No one – neither current or former members – from the Republican movement (including the defendants) took the witness stand.

Martin McGuinness yesterday told the Politics Show that there would likely be more developments in this case. The sisters are convinced there won’t be. Witnesses have been scared off, evidence disposed of. Short of a fulsome confession by the killer himself (highly unlikely), the sisters are much closer to the truth than the Deputy First Minister.

Robert McCartney’s murder was short, brutal and entirely without any political cause. It may not have been politicially inspired, but it caused Sinn Fein huge political embarrassment. It also pointed to a wider problem within so-called republican communities. At the time, Brendan O’Neill writing in Spiked Online observed:

In an attempt to rein the crisis in, Adams seems willing even to upset his colleagues in the IRA by taking a hard line over criminality and the McCartney murder. But where he and the IRA might succeed in resolving the McCartney affair and appeasing the grieving McCartney family, they can do little to stem the wider moral disintegration of republican communities in Northern Ireland. The McCartney murder acted as a catalyst for a deeper malaise within post-republican republican communities.

That moral disintegration has continued since. Now even people firmly lodged within the ‘green zone’ of Mr McGuinness’s own movement are becoming the victims. Three men in the last few months have been killed in Belfast and Derry, the latest being 23 year old Emmet Sheils. The grief of his father and mother is as palpable as that of the sisters.

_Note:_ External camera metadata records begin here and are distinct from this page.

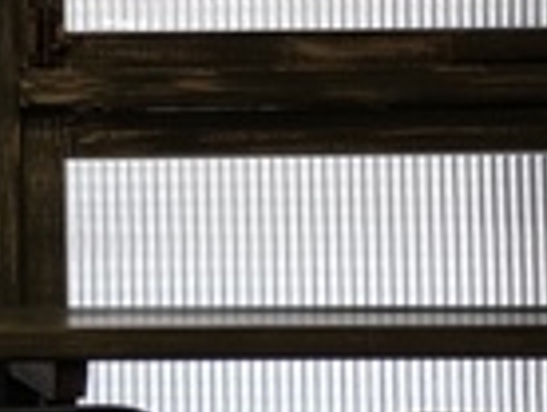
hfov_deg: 12.0
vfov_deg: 9.5
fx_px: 2469
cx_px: -297
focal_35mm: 156
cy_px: 87
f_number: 1.8
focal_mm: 3.95
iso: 64
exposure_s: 1/100
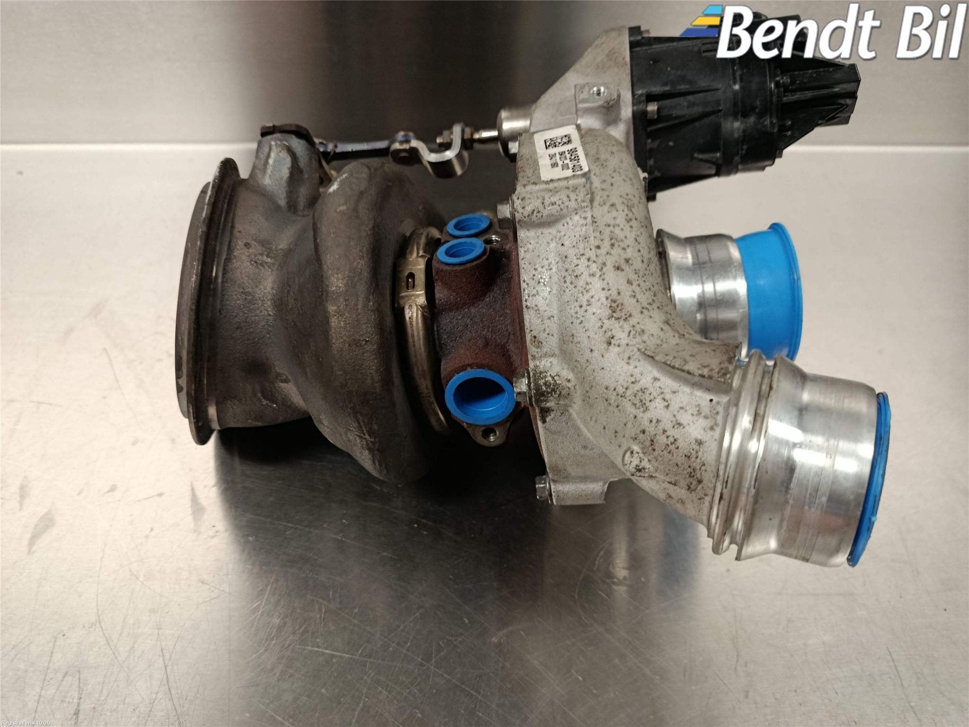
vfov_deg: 56.8
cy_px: 364
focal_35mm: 24
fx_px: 672
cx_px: 484
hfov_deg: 71.6
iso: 980
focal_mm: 5.24
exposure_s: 1/50
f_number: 1.7
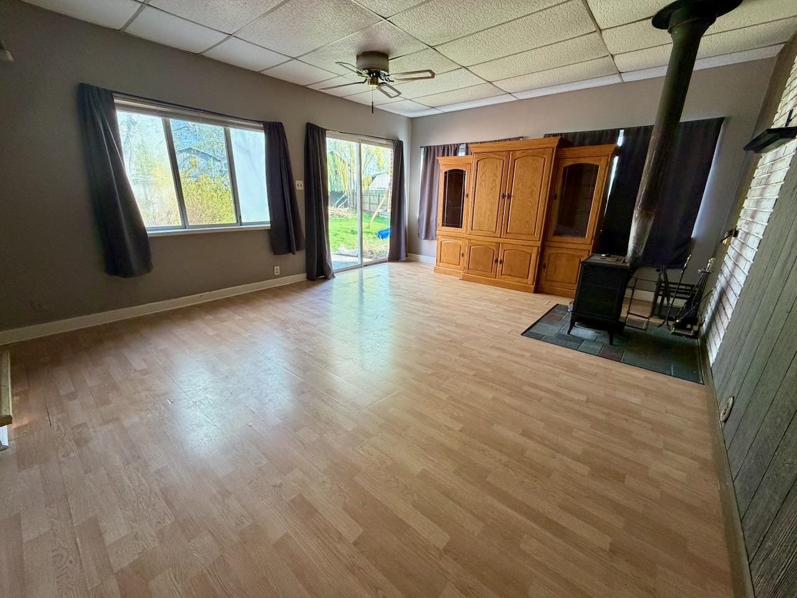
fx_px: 322
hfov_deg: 102.1
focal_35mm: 14
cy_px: 299
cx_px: 398
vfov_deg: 85.7
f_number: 2.2
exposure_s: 1/121
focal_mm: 2.22
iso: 250
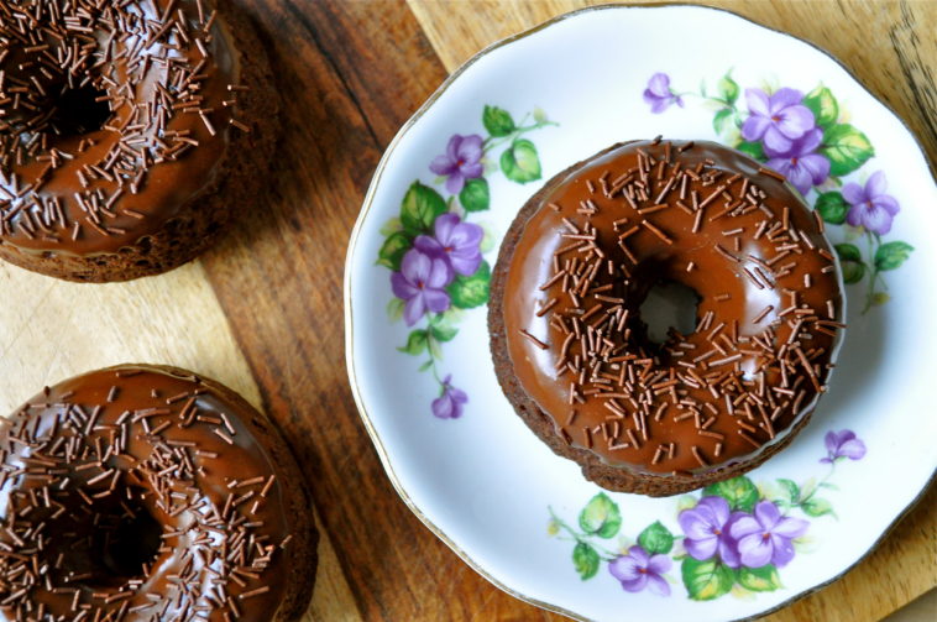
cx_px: 468
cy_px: 311
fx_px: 1247
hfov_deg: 41.2
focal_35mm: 48
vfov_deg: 28.0
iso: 1600
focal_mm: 32
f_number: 4.8
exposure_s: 1/30
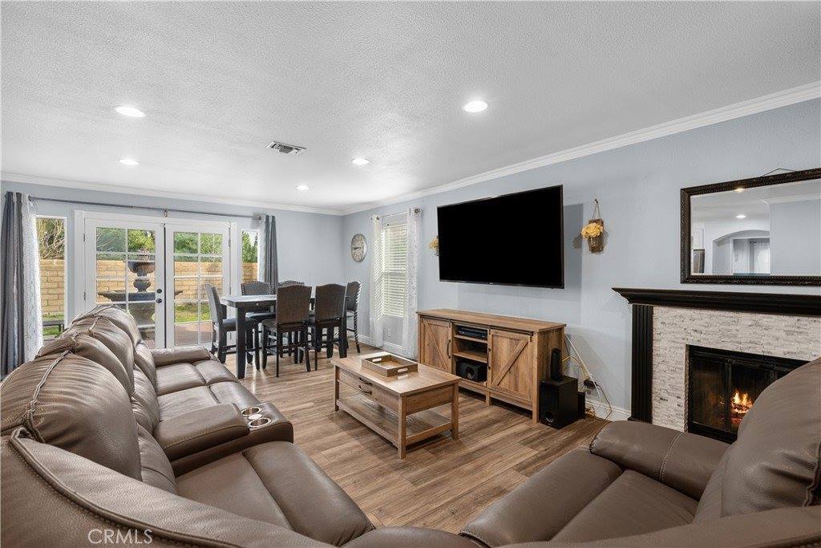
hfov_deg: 100.4
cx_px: 410
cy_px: 274
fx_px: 342
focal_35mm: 15
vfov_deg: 77.3
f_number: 9
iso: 200
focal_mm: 15
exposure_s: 1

Martin McGuinness has told the killers that they don’t have a mandate for what they are doing. That they have come to a fork in the road, and it is now time to decide whether they are for a peaceful future, or not. But there is no reference to McGuinness’s own journey from gunman to junior statesman.

From the beginning, the peace process was a behaviorist project. It was never as interested in genuine changes of hearts and minds, as it was in outward behaviours. Moral conciousness and other forms introspection were of little interest – and possibly of little practical use – to a society conditioned to profoundly self harming behaviour.

The murder of Robert McCartney, along with Sinn Fein’s and the IRA’s subsequent attempts to cover up the truth of what went on that night (although there are still some who believe there was no such ‘cover up’), marked an end to the convenience of that conceit. But it hasn’t brought an end to the suffering of families in Sinn Fein’s own political heartland.

The peace process ultimately took away the IRA’s weapon of choice. Now it is the victim of a feral society its own unchecked and brutalist approach to ‘policing’ helped create. The wider movement, now led by a party determined on peace needs to find a way of acquiring new habits of mind to go with its new political status.

But as Aristotle has noted, it is often difficult for an individual to become virtuous if he or she has not acquired the habit of acting virtuously. The same may be said for political parties. Sinn Fein, reconciled at long last to a peaceful pursuit of its long term goal of a United Ireland, has, it seems, still to learn the power of the virtuous act.

And that may yet prove the movement’s long term undoing.